▶ [WHAT IS REQUIRED]: The answer should consist of each line below that contains the word "pixels".

▶ [RECORDS SUPPLIED]:

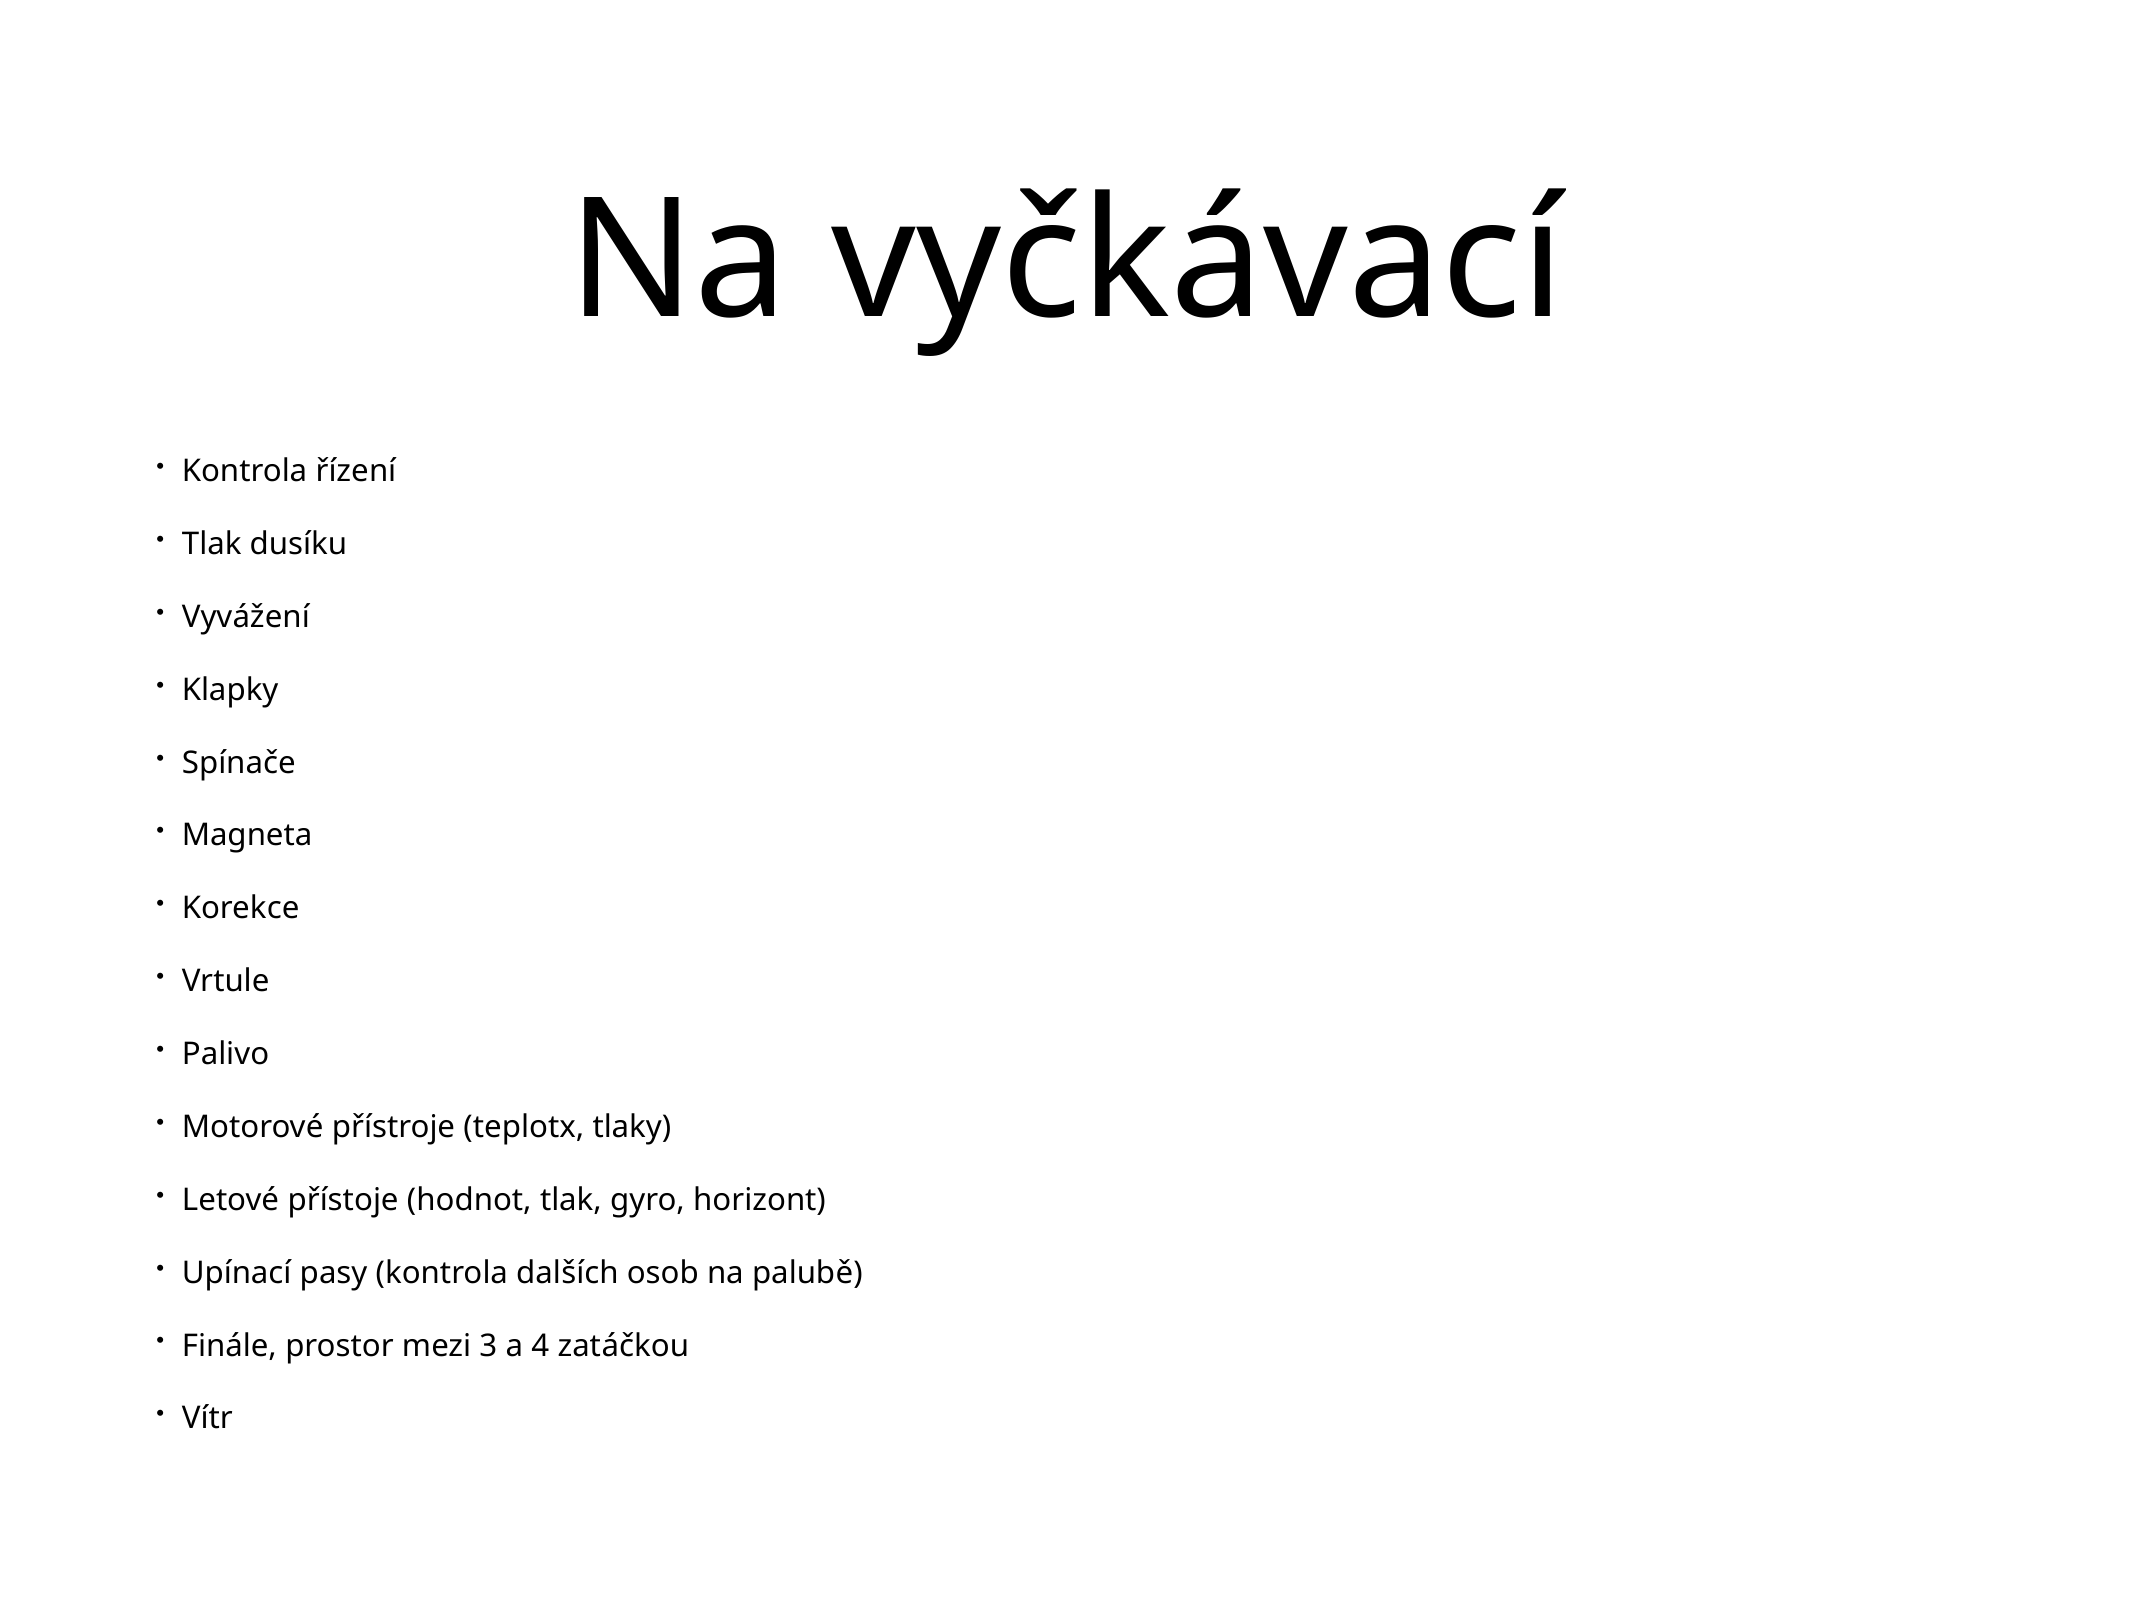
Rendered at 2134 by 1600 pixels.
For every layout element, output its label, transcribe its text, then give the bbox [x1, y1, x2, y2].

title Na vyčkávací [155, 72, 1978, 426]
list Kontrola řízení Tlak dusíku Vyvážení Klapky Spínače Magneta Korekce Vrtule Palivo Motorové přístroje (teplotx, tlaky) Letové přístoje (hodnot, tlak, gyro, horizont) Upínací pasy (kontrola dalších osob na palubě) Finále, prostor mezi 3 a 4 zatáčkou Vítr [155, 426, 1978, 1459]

==

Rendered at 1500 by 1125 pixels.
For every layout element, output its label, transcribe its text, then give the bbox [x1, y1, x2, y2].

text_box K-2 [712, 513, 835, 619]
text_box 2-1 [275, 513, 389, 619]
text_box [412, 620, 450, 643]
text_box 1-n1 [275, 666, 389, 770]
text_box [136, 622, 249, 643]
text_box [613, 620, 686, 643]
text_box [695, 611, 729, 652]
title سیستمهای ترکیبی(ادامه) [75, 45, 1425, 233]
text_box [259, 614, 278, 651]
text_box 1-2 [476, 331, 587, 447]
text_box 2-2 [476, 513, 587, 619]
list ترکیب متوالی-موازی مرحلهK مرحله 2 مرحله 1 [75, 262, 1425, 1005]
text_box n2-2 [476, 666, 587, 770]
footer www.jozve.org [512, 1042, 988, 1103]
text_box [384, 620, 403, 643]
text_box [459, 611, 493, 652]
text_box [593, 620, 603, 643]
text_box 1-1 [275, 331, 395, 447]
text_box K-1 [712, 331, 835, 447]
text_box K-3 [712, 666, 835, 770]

▶ [RESPONSE TO THIS TASK]:
Rendered at 2134 by 1600 pixels.
Rendered at 1500 by 1125 pixels.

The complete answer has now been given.